PROBLEM → Copy everything from the line containing "1. __2005-05__ __TCP__" down to the line containing "of the Letters.", both included, keeping every character unchanged.

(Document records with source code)
::::
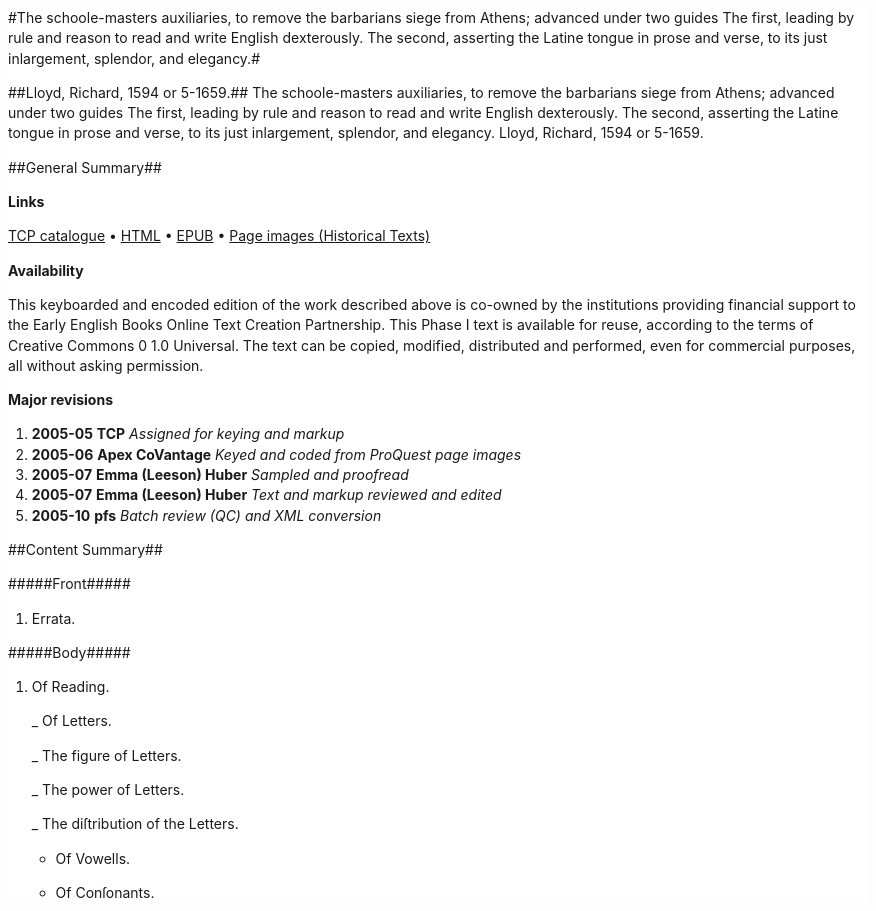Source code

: #The schoole-masters auxiliaries, to remove the barbarians siege from Athens; advanced under two guides The first, leading by rule and reason to read and write English dexterously. The second, asserting the Latine tongue in prose and verse, to its just inlargement, splendor, and elegancy.#

##Lloyd, Richard, 1594 or 5-1659.##
The schoole-masters auxiliaries, to remove the barbarians siege from Athens; advanced under two guides The first, leading by rule and reason to read and write English dexterously. The second, asserting the Latine tongue in prose and verse, to its just inlargement, splendor, and elegancy.
Lloyd, Richard, 1594 or 5-1659.

##General Summary##

**Links**

[TCP catalogue](http://www.ota.ox.ac.uk/tcp/)  • 
[HTML](http://tei.it.ox.ac.uk/tcp/Texts-HTML/free/A48/A48812.html)  • 
[EPUB](http://tei.it.ox.ac.uk/tcp/Texts-EPUB/free/A48/A48812.epub) • 
[Page images (Historical Texts)](https://data.historicaltexts.jisc.ac.uk/view?pubId=eebo-99828593e&pageId=eebo-99828593e-33023-1)

**Availability**

This keyboarded and encoded edition of the
	       work described above is co-owned by the institutions
	       providing financial support to the Early English Books
	       Online Text Creation Partnership. This Phase I text is
	       available for reuse, according to the terms of Creative
	       Commons 0 1.0 Universal. The text can be copied,
	       modified, distributed and performed, even for
	       commercial purposes, all without asking permission.

**Major revisions**

1. __2005-05__ __TCP__ *Assigned for keying and markup*
1. __2005-06__ __Apex CoVantage__ *Keyed and coded from ProQuest page images*
1. __2005-07__ __Emma (Leeson) Huber__ *Sampled and proofread*
1. __2005-07__ __Emma (Leeson) Huber__ *Text and markup reviewed and edited*
1. __2005-10__ __pfs__ *Batch review (QC) and XML conversion*

##Content Summary##

#####Front#####

1. Errata.

#####Body#####

1. Of Reading.

    _ Of Letters.

    _ The figure of Letters.

    _ The power of Letters.

    _ The diſtribution of the Letters.

      * Of Vowells.

      * Of Conſonants.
::::
ANSWER FOR THE TASK →
1. __2005-05__ __TCP__ *Assigned for keying and markup*
1. __2005-06__ __Apex CoVantage__ *Keyed and coded from ProQuest page images*
1. __2005-07__ __Emma (Leeson) Huber__ *Sampled and proofread*
1. __2005-07__ __Emma (Leeson) Huber__ *Text and markup reviewed and edited*
1. __2005-10__ __pfs__ *Batch review (QC) and XML conversion*

##Content Summary##

#####Front#####

1. Errata.

#####Body#####

1. Of Reading.

    _ Of Letters.

    _ The figure of Letters.

    _ The power of Letters.

    _ The diſtribution of the Letters.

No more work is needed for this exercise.